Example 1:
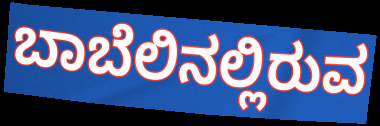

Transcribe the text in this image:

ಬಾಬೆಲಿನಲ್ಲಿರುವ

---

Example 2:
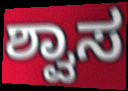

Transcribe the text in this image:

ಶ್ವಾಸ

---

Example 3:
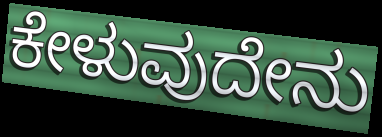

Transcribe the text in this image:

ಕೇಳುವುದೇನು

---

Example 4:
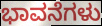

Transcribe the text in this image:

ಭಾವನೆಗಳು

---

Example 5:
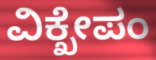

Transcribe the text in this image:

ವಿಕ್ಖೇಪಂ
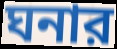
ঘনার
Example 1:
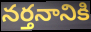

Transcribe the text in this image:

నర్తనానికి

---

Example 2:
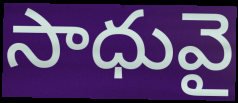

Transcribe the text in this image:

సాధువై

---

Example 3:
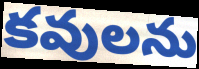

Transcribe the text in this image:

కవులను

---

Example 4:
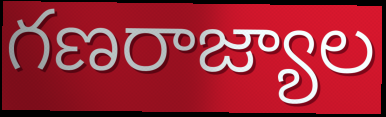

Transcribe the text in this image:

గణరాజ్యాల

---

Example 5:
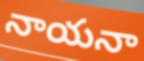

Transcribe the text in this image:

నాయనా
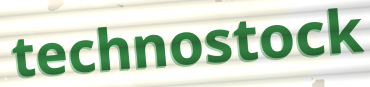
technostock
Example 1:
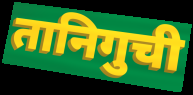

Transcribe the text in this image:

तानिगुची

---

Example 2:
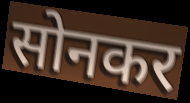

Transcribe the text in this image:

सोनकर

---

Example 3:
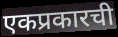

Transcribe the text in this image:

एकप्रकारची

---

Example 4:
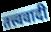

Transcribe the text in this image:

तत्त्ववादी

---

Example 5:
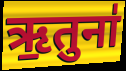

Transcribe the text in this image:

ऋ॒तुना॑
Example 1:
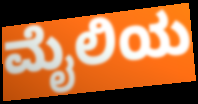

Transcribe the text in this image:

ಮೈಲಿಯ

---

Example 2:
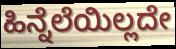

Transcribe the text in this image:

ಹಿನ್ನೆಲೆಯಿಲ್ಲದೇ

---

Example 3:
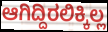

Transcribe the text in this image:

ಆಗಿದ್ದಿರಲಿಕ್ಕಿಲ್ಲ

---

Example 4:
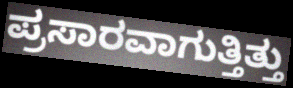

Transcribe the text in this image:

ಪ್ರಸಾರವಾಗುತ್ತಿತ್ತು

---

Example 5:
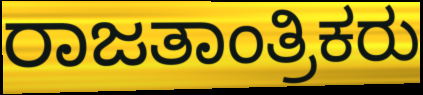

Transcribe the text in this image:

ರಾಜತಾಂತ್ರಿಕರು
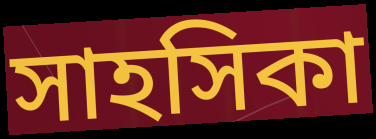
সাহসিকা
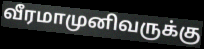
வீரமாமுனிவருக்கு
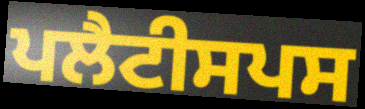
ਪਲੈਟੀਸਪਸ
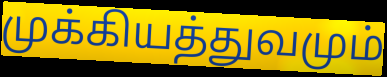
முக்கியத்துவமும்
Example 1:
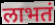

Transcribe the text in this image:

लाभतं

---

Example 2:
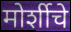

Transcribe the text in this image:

### How to complete this task
Without including any pictures, repeat the records above exactly.

### Exercise result
Example 1:

Transcribe the text in this image:

ಬಾಬೆಲಿನಲ್ಲಿರುವ

---

Example 2:

Transcribe the text in this image:

ಶ್ವಾಸ

---

Example 3:

Transcribe the text in this image:

ಕೇಳುವುದೇನು

---

Example 4:

Transcribe the text in this image:

ಭಾವನೆಗಳು

---

Example 5:

Transcribe the text in this image:

ವಿಕ್ಖೇಪಂ
ঘনার
Example 1:

Transcribe the text in this image:

నర్తనానికి

---

Example 2:

Transcribe the text in this image:

సాధువై

---

Example 3:

Transcribe the text in this image:

కవులను

---

Example 4:

Transcribe the text in this image:

గణరాజ్యాల

---

Example 5:

Transcribe the text in this image:

నాయనా
technostock
Example 1:

Transcribe the text in this image:

तानिगुची

---

Example 2:

Transcribe the text in this image:

सोनकर

---

Example 3:

Transcribe the text in this image:

एकप्रकारची

---

Example 4:

Transcribe the text in this image:

तत्त्ववादी

---

Example 5:

Transcribe the text in this image:

ऋ॒तुना॑
Example 1:

Transcribe the text in this image:

ಮೈಲಿಯ

---

Example 2:

Transcribe the text in this image:

ಹಿನ್ನೆಲೆಯಿಲ್ಲದೇ

---

Example 3:

Transcribe the text in this image:

ಆಗಿದ್ದಿರಲಿಕ್ಕಿಲ್ಲ

---

Example 4:

Transcribe the text in this image:

ಪ್ರಸಾರವಾಗುತ್ತಿತ್ತು

---

Example 5:

Transcribe the text in this image:

ರಾಜತಾಂತ್ರಿಕರು
সাহসিকা
வீரமாமுனிவருக்கு
ਪਲੈਟੀਸਪਸ
முக்கியத்துவமும்
Example 1:

Transcribe the text in this image:

लाभतं

---

Example 2:

Transcribe the text in this image:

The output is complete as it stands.